Avoiding the ‘Wild West’
From the albeit privileged position of having seen some of these issues in detail, and how ethics advisory boards work, I would urge all those involved in developing best practice, whether engineers, lawyers, politicians, civil servants or police officers, to recognise the value that independent scrutiny can provide to the long-term robustness of policing technology and the trust the public can have in the UK’s tradition of policing by consent. A properly constituted and resourced national body, perhaps with regional presence, based on the West Midlands committee is a proven model – perhaps the most proven in reality – and deserves proper consideration as a coherent way to avoid the ‘Wild West’ that the Lords’ committee described in their report.
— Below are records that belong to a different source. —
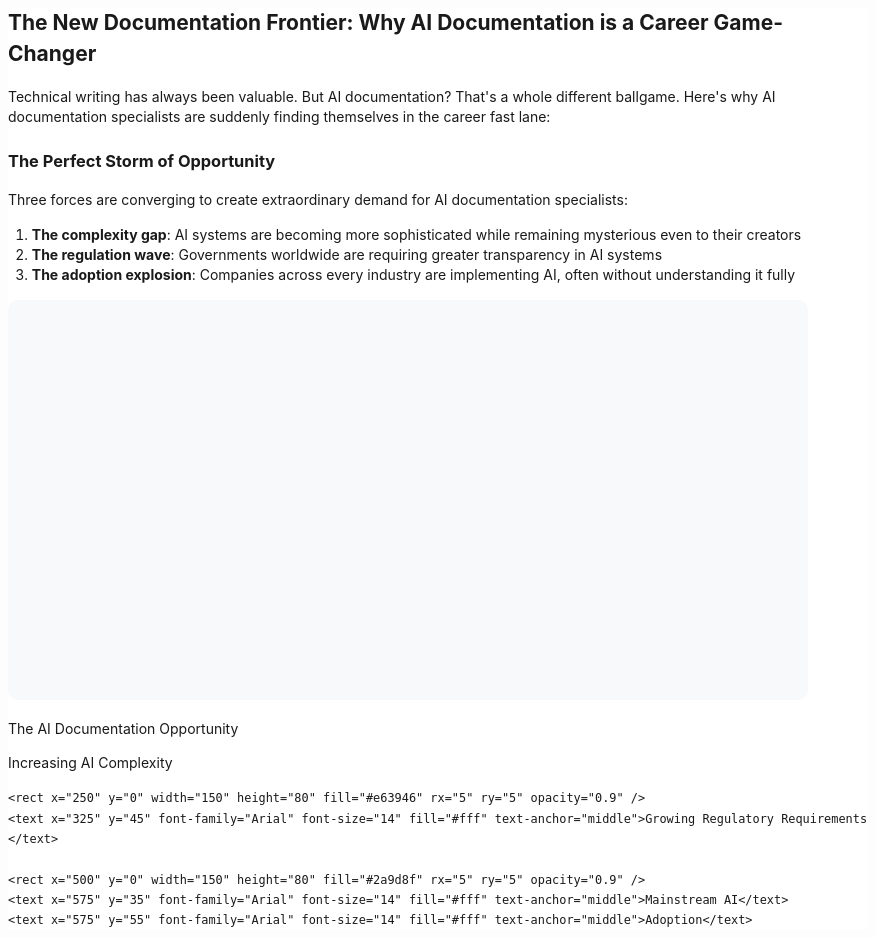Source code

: <script async src="https://pagead2.googlesyndication.com/pagead/js/adsbygoogle.js?client=ca-pub-7149683584202371"
      crossorigin="anonymous"></script>
  
  <ins class="adsbygoogle"
      style="display:block"
      data-ad-client="ca-pub-7149683584202371"
      data-ad-slot="7422872052"
      data-ad-format="auto"
      data-full-width-responsive="true"></ins>
  <script>
      (adsbygoogle = window.adsbygoogle || []).push({});
  </script>

## The New Documentation Frontier: Why AI Documentation is a Career Game-Changer

Technical writing has always been valuable. But AI documentation? That's a whole different ballgame. Here's why AI documentation specialists are suddenly finding themselves in the career fast lane:

### The Perfect Storm of Opportunity

Three forces are converging to create extraordinary demand for AI documentation specialists:

1. **The complexity gap**: AI systems are becoming more sophisticated while remaining mysterious even to their creators
2. **The regulation wave**: Governments worldwide are requiring greater transparency in AI systems
3. **The adoption explosion**: Companies across every industry are implementing AI, often without understanding it fully

<div class="career-chart">
<svg width="800" height="400" xmlns="http://www.w3.org/2000/svg">
  
  <rect width="800" height="400" fill="#f8f9fa" rx="10" ry="10" />
  
  
  <text x="400" y="40" font-family="Arial" font-size="24" fill="#333" text-anchor="middle" font-weight="bold">The AI Documentation Opportunity</text>
  
  
  <g transform="translate(100, 120)">
    <!-- Boxes -->
    <rect x="0" y="0" width="150" height="80" fill="#4a7ba7" rx="5" ry="5" opacity="0.9" />
    <text x="75" y="45" font-family="Arial" font-size="14" fill="#fff" text-anchor="middle">Increasing AI Complexity</text>
    
    <rect x="250" y="0" width="150" height="80" fill="#e63946" rx="5" ry="5" opacity="0.9" />
    <text x="325" y="45" font-family="Arial" font-size="14" fill="#fff" text-anchor="middle">Growing Regulatory Requirements</text>
    
    <rect x="500" y="0" width="150" height="80" fill="#2a9d8f" rx="5" ry="5" opacity="0.9" />
    <text x="575" y="35" font-family="Arial" font-size="14" fill="#fff" text-anchor="middle">Mainstream AI</text>
    <text x="575" y="55" font-family="Arial" font-size="14" fill="#fff" text-anchor="middle">Adoption</text>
Dr Marion Oswald is a legal and policy academic based at the Alan Turing Institute and Northumbria University. She is Chair of the West Midlands PCC and West Midlands Police Data Ethics Committee and sits on the Advisory Board of the Centre for Data Ethics and Innovation. She was the specialist adviser to the House of Lords Justice and Home Affairs Committee inquiry into new technologies and the application of law. She was awarded a MBE in the Queen’s Birthday Honours in June 2022 for services to digital innovation. This blog sets out her personal views.
Image Source: West Midlands Police via Flickr and Creative Commons.